**YOUR OBJECTIVE:** Only one span is wanted from the lines below: from the one with "The structure is: concise" up to and including the one with "Camera configured with". Copy it exactly, without images.

===== RECORDS FOR THE EXERCISE

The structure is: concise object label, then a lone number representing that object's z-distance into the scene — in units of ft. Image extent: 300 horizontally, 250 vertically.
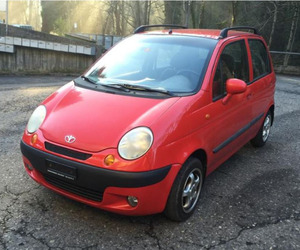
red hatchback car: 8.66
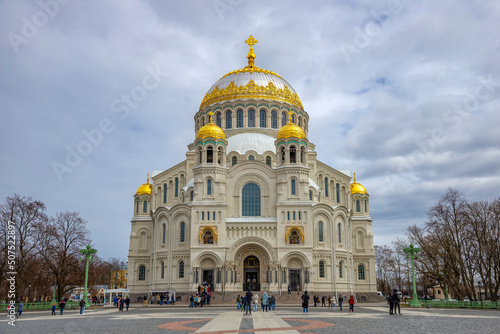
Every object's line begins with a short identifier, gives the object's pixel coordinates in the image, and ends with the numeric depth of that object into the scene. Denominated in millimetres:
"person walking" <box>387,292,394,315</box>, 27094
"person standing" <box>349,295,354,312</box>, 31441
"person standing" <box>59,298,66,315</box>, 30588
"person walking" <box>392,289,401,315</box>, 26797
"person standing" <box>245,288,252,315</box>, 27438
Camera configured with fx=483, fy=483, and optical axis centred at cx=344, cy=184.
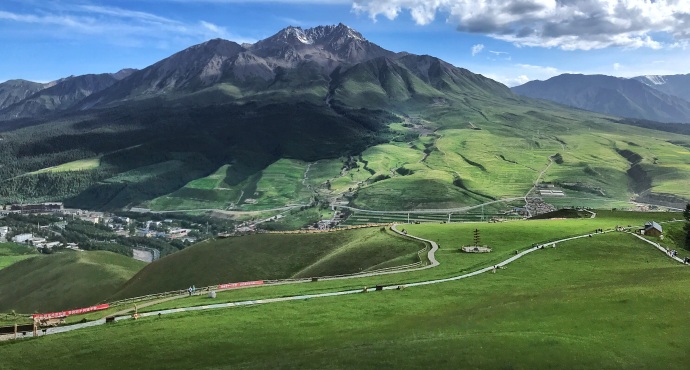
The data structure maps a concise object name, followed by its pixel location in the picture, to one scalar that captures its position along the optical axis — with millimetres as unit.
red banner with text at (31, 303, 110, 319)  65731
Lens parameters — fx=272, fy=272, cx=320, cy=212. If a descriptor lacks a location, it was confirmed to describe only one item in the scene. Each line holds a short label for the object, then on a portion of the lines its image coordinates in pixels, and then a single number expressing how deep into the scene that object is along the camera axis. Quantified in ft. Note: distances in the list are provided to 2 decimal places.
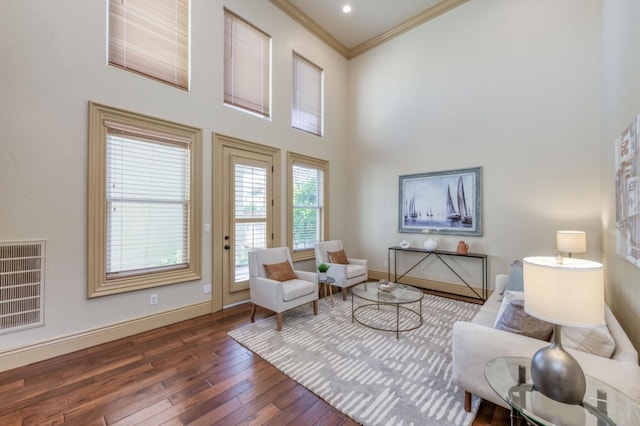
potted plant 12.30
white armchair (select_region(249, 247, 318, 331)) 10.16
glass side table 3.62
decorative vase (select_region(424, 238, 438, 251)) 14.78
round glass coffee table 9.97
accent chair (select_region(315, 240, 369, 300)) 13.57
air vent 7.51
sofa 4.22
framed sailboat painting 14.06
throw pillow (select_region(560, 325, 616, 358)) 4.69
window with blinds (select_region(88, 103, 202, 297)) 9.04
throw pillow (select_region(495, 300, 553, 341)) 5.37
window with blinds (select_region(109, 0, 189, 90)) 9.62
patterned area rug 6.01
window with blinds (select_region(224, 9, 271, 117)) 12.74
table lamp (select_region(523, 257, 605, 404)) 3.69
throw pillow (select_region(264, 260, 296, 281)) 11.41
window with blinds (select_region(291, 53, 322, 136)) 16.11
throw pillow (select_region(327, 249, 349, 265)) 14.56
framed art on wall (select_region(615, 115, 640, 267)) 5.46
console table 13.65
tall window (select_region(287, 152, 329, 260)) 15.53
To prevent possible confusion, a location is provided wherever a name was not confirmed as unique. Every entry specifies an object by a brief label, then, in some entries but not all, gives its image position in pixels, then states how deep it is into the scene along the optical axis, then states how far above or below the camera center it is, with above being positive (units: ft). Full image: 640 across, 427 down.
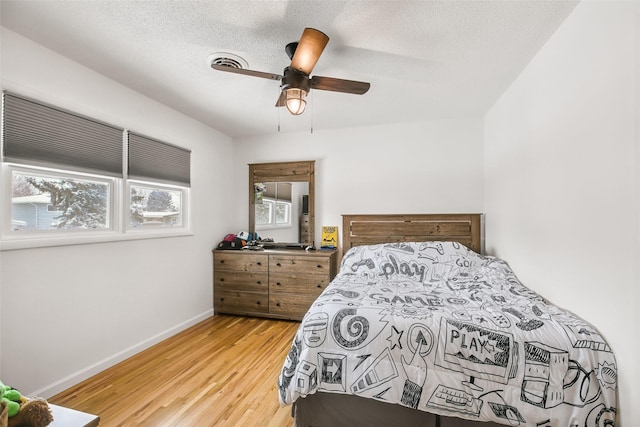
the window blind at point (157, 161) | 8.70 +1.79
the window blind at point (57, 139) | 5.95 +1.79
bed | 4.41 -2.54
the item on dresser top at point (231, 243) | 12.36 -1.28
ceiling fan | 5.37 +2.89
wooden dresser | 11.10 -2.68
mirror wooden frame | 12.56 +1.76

==========
===== RECORDS FOR THE EXERCISE

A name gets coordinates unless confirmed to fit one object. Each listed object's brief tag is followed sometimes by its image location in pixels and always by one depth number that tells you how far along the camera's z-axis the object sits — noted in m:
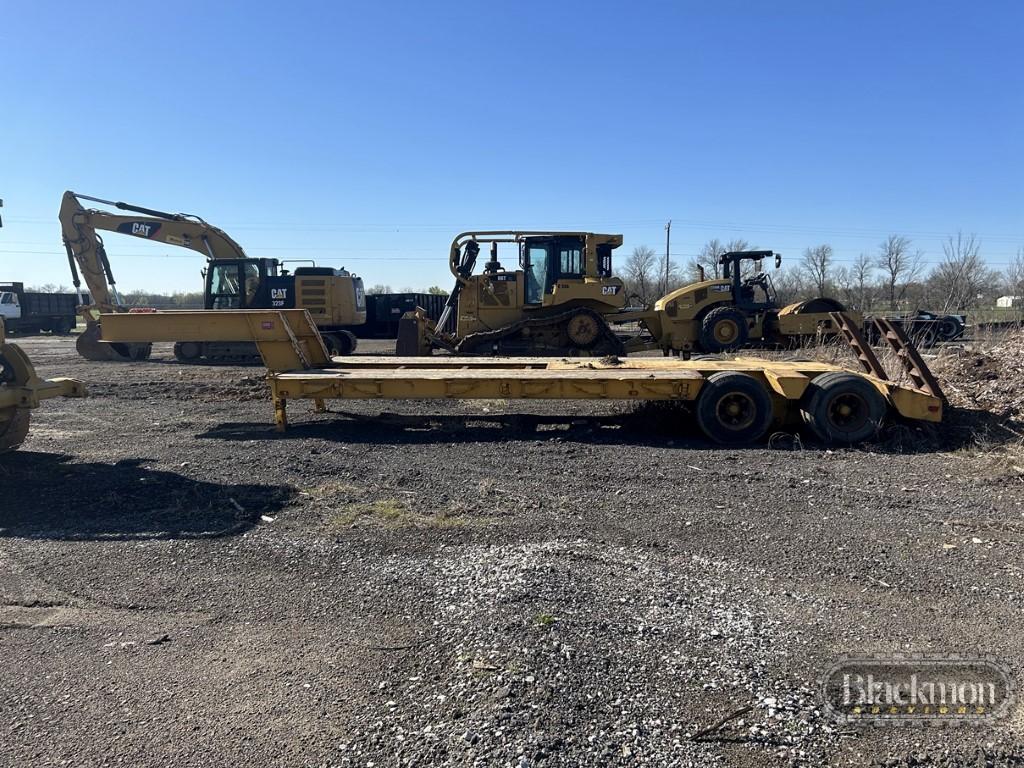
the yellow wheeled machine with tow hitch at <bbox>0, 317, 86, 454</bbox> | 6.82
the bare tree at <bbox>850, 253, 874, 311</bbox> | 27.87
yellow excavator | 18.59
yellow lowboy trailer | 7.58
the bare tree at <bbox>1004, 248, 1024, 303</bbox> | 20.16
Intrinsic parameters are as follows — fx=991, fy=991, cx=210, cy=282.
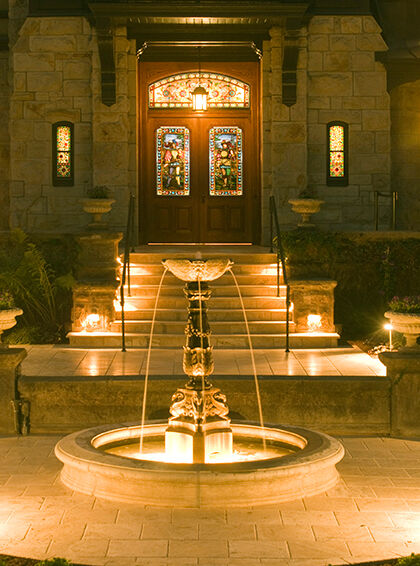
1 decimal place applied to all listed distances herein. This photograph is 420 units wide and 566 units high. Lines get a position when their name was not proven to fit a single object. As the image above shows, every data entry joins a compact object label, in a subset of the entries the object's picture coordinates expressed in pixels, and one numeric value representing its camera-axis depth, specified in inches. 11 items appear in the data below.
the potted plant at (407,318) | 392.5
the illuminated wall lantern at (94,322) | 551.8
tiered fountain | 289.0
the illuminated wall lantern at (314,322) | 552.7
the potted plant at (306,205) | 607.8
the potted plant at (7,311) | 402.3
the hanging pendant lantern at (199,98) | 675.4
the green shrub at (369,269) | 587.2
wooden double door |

==========
===== RECORDS FOR THE EXERCISE

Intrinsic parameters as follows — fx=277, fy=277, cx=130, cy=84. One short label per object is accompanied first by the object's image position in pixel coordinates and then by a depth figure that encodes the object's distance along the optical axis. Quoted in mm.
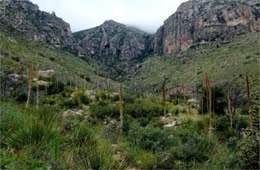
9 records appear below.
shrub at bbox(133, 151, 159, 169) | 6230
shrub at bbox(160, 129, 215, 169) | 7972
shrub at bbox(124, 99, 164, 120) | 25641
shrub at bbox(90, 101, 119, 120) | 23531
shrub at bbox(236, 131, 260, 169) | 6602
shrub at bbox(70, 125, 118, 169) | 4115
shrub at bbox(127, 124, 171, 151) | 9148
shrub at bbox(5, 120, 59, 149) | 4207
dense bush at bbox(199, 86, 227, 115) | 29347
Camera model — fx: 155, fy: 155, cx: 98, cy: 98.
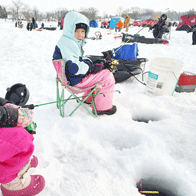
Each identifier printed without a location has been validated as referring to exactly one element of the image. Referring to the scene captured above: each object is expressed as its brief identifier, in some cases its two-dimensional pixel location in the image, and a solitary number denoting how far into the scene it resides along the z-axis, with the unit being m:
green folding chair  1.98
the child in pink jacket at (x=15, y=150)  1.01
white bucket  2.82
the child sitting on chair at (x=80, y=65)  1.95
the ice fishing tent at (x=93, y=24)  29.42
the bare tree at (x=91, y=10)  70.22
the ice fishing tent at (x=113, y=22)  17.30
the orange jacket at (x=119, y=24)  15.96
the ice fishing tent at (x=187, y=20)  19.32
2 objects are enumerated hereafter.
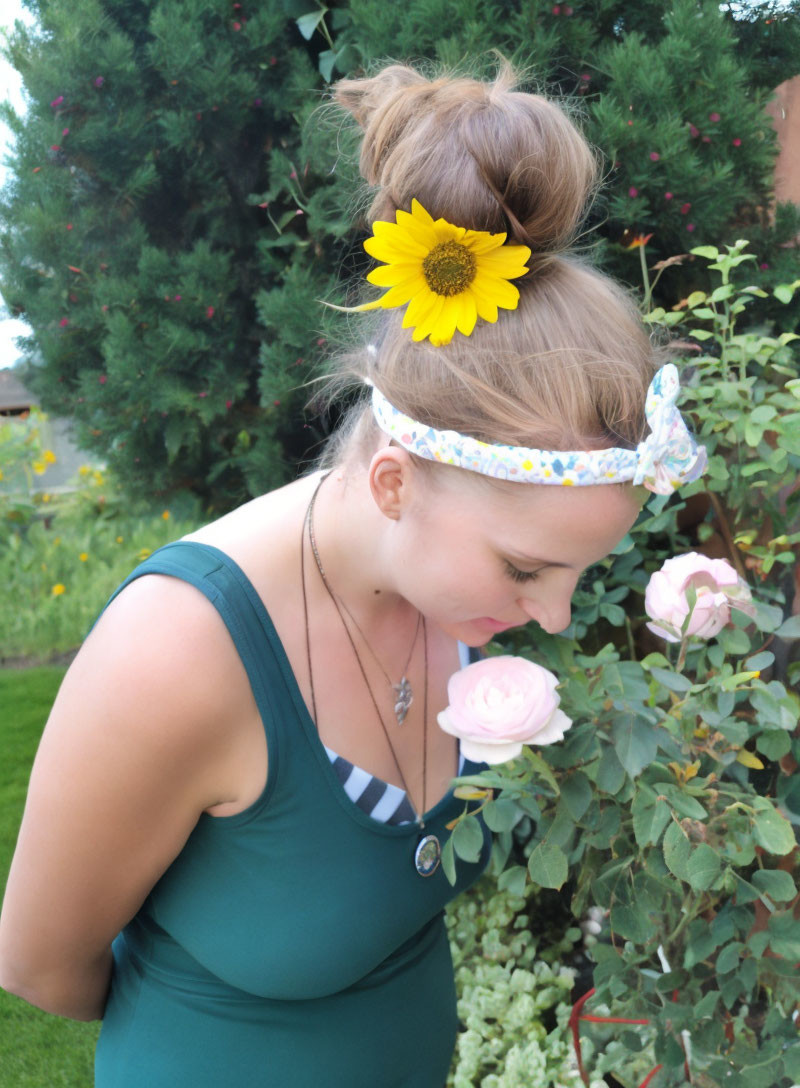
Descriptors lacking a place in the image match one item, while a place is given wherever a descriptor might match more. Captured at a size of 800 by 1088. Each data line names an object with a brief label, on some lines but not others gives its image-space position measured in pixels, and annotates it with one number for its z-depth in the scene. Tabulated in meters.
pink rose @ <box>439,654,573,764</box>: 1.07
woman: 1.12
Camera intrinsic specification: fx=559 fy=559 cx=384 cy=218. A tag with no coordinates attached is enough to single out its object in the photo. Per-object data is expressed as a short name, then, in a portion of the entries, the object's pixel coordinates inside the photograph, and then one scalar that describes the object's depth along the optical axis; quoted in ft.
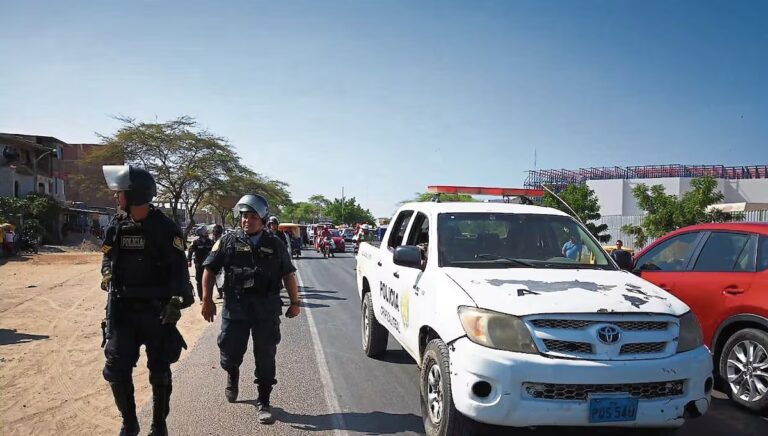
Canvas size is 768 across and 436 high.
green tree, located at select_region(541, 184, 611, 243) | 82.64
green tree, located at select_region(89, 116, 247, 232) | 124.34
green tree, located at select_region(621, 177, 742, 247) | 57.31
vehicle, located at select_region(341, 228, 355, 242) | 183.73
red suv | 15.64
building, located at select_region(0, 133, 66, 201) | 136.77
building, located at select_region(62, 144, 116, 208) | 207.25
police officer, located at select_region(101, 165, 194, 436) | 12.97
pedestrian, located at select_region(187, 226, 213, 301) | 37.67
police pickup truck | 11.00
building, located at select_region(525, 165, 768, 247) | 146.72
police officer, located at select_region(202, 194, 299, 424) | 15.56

==========

**EXERCISE ANSWER:**
The structure is: concise object label, then a lone number representing that object's z-distance into the scene — in units of ft. Image extent: 300 horizontally, 250 vertically.
red hatchback car: 8.66
Every object's line begins with a short identifier, gives the object's pixel coordinates in the image, and ends with the numeric depth of that object into the scene. Denominated in millimetres:
"person walking" <box>387,292,394,315</box>, 27094
"person standing" <box>349,295,354,312</box>, 31441
"person standing" <box>59,298,66,315</box>, 30588
"person walking" <box>392,289,401,315</box>, 26797
"person standing" <box>245,288,252,315</box>, 27438
Camera configured with fx=483, fy=483, and optical axis centred at cx=344, cy=184.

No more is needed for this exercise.